Flowers, candles and portraits of American conservative activist Charlie Kirk and Ukrainian refugee Iryna Zarutska appeared outside the U.S. Embassy in Moscow on Wednesday, state media reported.
Kirk, an ally of U.S. President Donald Trump who founded the conservative youth organization Turning Point USA, was shot dead while speaking at a university campus in Utah last week. Zarutska was stabbed to death on a North Carolina train in August, after which Trump called for her killer to receive the death penalty.
Beneath one of Kirk’s portraits in Moscow, a quote in Russian attributed to him read, “Crimea was always a part of Russia. It should never have been handed over. Russians who want to be a part of Russia live in Crimea.” It was not immediately clear when or if Kirk made the statement, though he had previously criticized American support for Ukraine.
Another photo described him as “Christian, Conservative, Human.”

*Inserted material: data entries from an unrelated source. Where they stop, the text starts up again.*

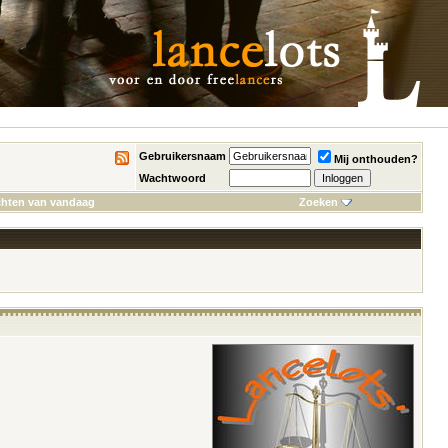
Gebruikersnaam
Mij onthouden?
Wachtwoord
chten van vandaag
Zoeken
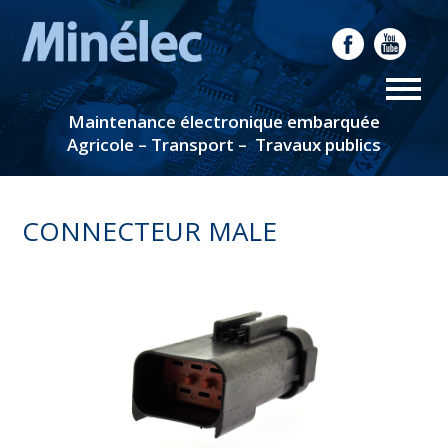
Maintenance électronique embarquée
Agricole – Transport – Travaux publics
CONNECTEUR MALE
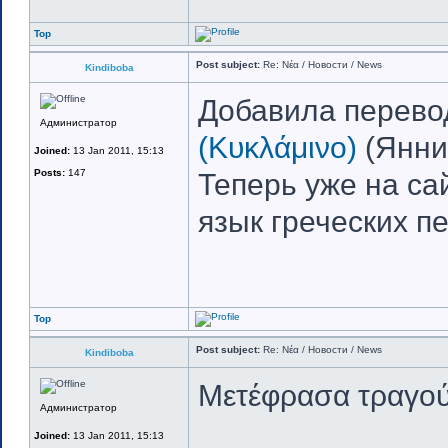
Top
Post subject:
Re: Νέα / Новости / News
Kindiboba
Добавила перево
Администратор
(Κυκλάμινο)
(Янни
Joined:
13 Jan 2011, 15:13
Posts:
147
Теперь уже на са
язык греческих п
Top
Post subject:
Re: Νέα / Новости / News
Kindiboba
Μετέφρασα τραγού
Администратор
Joined:
13 Jan 2011, 15:13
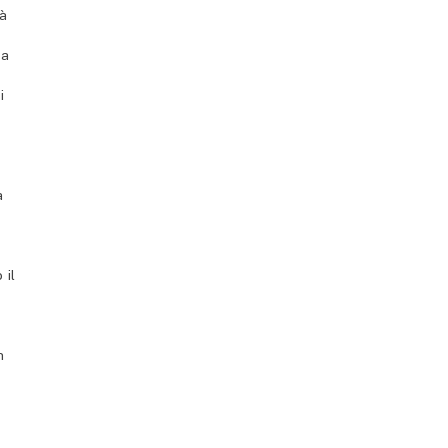
tà
la
i
i
a
 il
n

The Telegram news channel Ostorozhno Novosti reported that it was unclear who placed the makeshift memorial outside the embassy.

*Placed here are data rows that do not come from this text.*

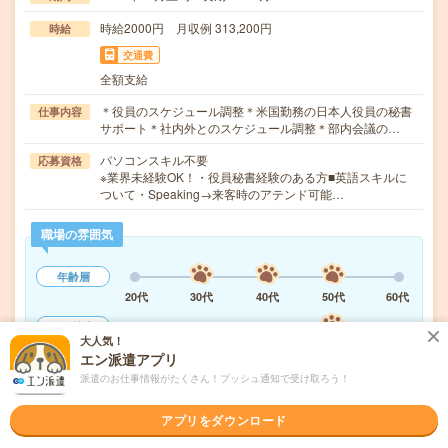
時給2000円 月収例 313,200円
時給
交通費
全額支給
＊役員のスケジュール調整＊米国勤務の日本人役員の秘書
仕事内容
サポート＊社内外とのスケジュール調整＊部内会議の…
パソコンスキル不要
応募資格
※業界未経験OK！・役員秘書経験のある方■英語スキルに
ついて・Speaking→来客時のアテンド可能…
職場の雰囲気
年齢層
20代
30代
40代
50代
60代
男女比率
大人気！
女性
男性
エン派遣アプリ
派遣のお仕事情報がたくさん！プッシュ通知で受け取ろう！
もっと見る
アプリをダウンロード
気になる!
応募へ進む
詳しく見る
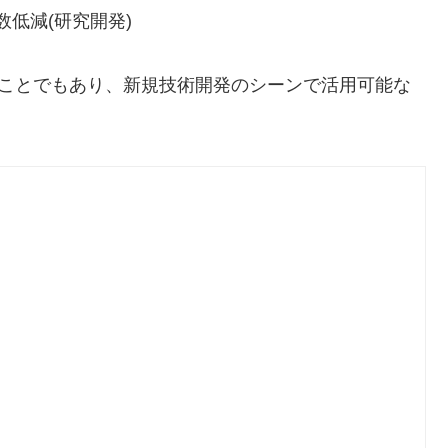
低減(研究開発)
うことでもあり、新規技術開発のシーンで活用可能な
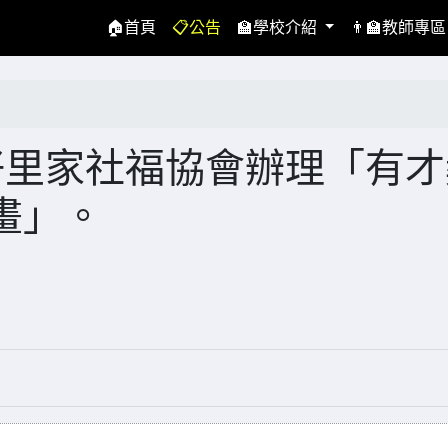
(current)
🏠首頁
📋公告
🏫學校介紹
👨‍🏫教師專
好里家社福協會辦理「有才
畫」。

Nearby, a fringe nationalist group held an anti-American demonstration. Some protesters waved Confederate flags and black-and-orange St. George ribbons, a symbol of Soviet victory in World War II.

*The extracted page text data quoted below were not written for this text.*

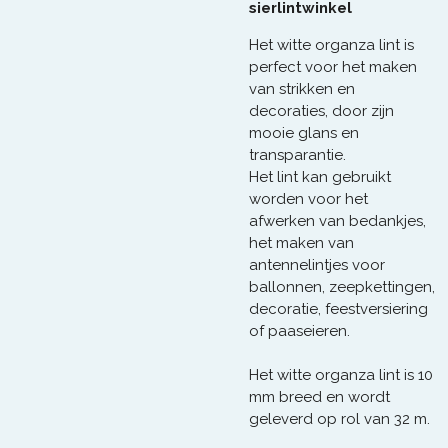
sierlintwinkel
Het witte organza lint is
perfect voor het maken
van strikken en
decoraties, door zijn
mooie glans en
transparantie.
Het lint kan gebruikt
worden voor het
afwerken van bedankjes,
het maken van
antennelintjes voor
ballonnen, zeepkettingen,
decoratie, feestversiering
of paaseieren.
Het witte organza lint is 10
mm breed en wordt
geleverd op rol van 32 m.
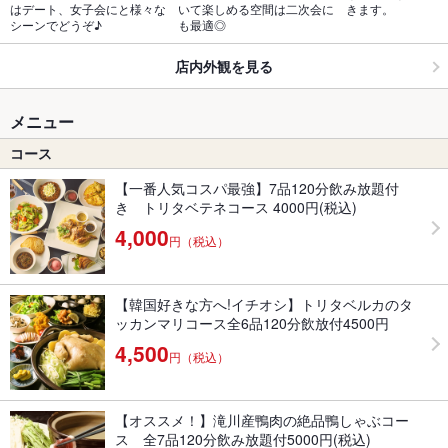
はデート、女子会にと様々な
いて楽しめる空間は二次会に
きます。
シーンでどうぞ♪
も最適◎
店内外観を見る
メニュー
コース
【一番人気コスパ最強】7品120分飲み放題付
き トリタベテネコース 4000円(税込)
4,000
円（税込）
【韓国好きな方へ!イチオシ】トリタベルカのタ
ッカンマリコース全6品120分飲放付4500円
4,500
円（税込）
【オススメ！】滝川産鴨肉の絶品鴨しゃぶコー
ス 全7品120分飲み放題付5000円(税込)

The demonstration was organized by the National Liberation Movement, a pro-Kremlin group. Organizers said it was their first rally since Trump took office in January and also claimed to mark what they called the “Day of the Repressed Peoples of the United States.”
Pro-Kremlin figures claim to have coined that term in honor of the nearly 23,000 soldiers who were killed or wounded during the Battle of Antietam in the U.S. Civil War.
It was not immediately clear if the memorial and the demonstration were connected.